**Source records**:

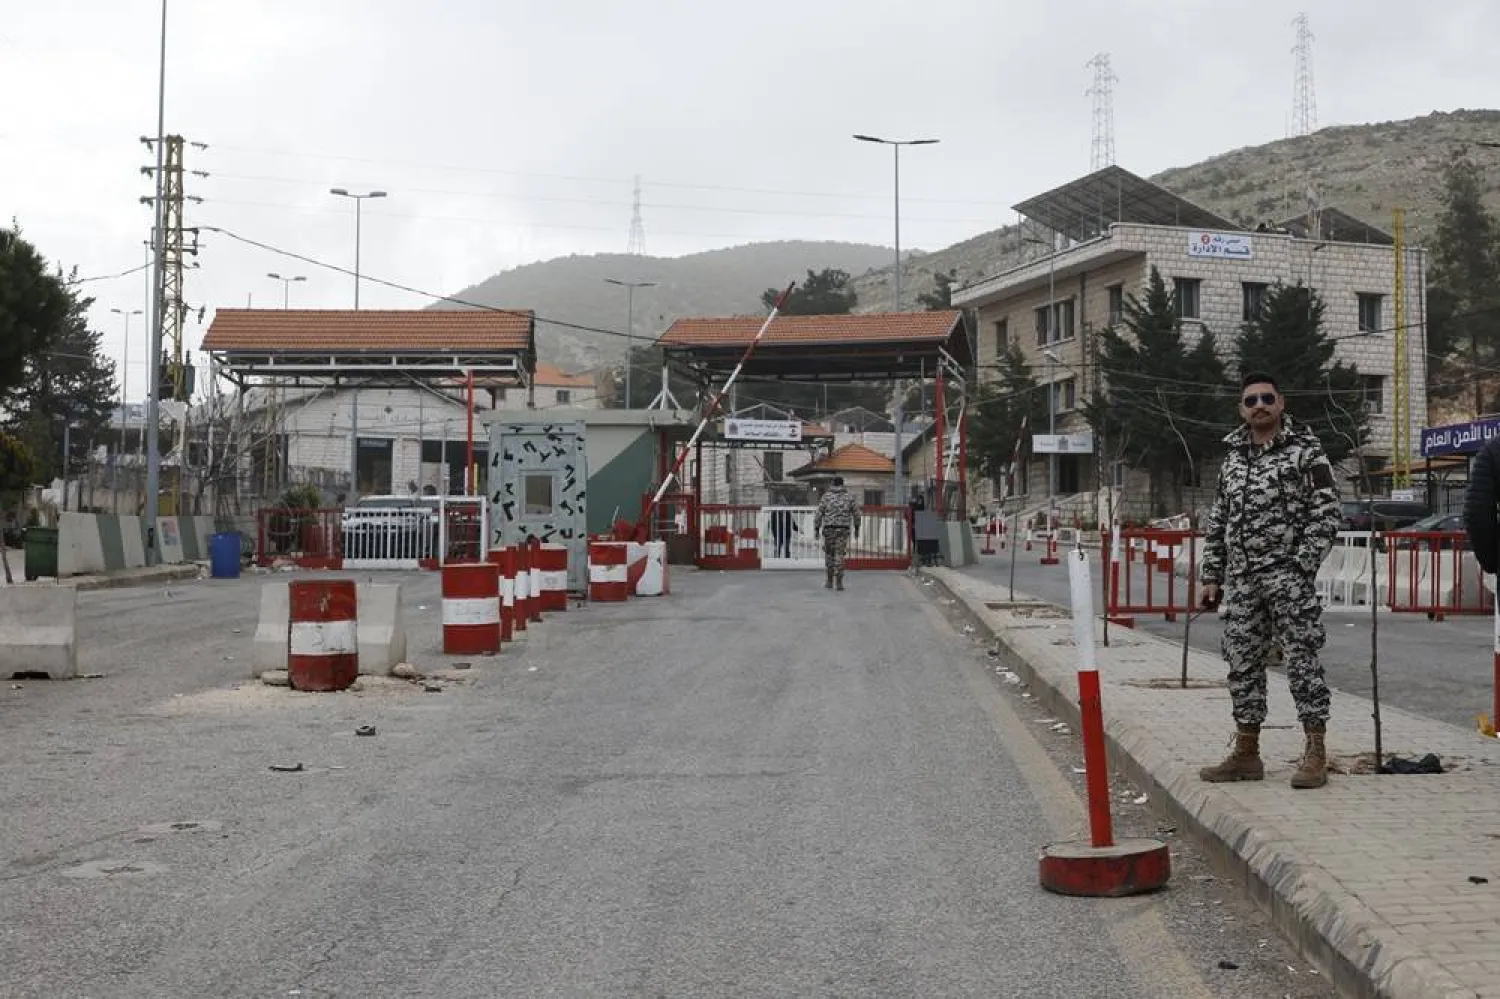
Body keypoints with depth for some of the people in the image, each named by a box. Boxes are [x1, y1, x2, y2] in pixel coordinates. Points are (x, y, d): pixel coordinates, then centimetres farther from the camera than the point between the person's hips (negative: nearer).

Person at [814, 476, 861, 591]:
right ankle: (839, 581, -8)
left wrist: (816, 529, 1)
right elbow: (856, 513, 9)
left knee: (829, 554, 13)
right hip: (843, 530, 0)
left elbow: (819, 513, -3)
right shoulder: (848, 497, 3)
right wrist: (856, 527, 21)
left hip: (829, 529, 0)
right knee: (840, 555, 0)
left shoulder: (826, 496, 0)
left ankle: (829, 581, 14)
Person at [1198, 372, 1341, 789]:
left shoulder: (1306, 451, -2)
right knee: (1242, 665, 8)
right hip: (1240, 580, 6)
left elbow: (1326, 515, -7)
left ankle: (1315, 754, 1)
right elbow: (1217, 523, 19)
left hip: (1288, 576, -6)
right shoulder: (1232, 457, 16)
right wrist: (1211, 576, 14)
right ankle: (1246, 754, 16)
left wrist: (1300, 567, -14)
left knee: (1302, 661, -5)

**How to complete this task**: What should be set down is every line from the opening of the records through the line that contains "right knee: (1242, 665, 8)", exactly, with pictures left out.

**Solution to the problem**:
Body keypoints with depth for some of the people in the image, each named by a box. Boxes are [x1, y1, x2, y2] in pixel coordinates. Points are (x, y, d): pixel coordinates, then centimetres farther from the camera than the point between the person's hips (negative: nearer).

Person at [814, 476, 861, 591]:
right ankle: (839, 581, -8)
left wrist: (816, 529, 1)
right elbow: (856, 513, 9)
left knee: (829, 554, 13)
right hip: (843, 530, 0)
left elbow: (819, 513, -3)
right shoulder: (848, 497, 3)
right wrist: (856, 527, 21)
left hip: (829, 529, 0)
right knee: (840, 555, 0)
left shoulder: (826, 496, 0)
left ankle: (829, 581, 14)
Person at [1198, 372, 1341, 789]:
left shoulder: (1306, 451, -2)
right knee: (1242, 665, 8)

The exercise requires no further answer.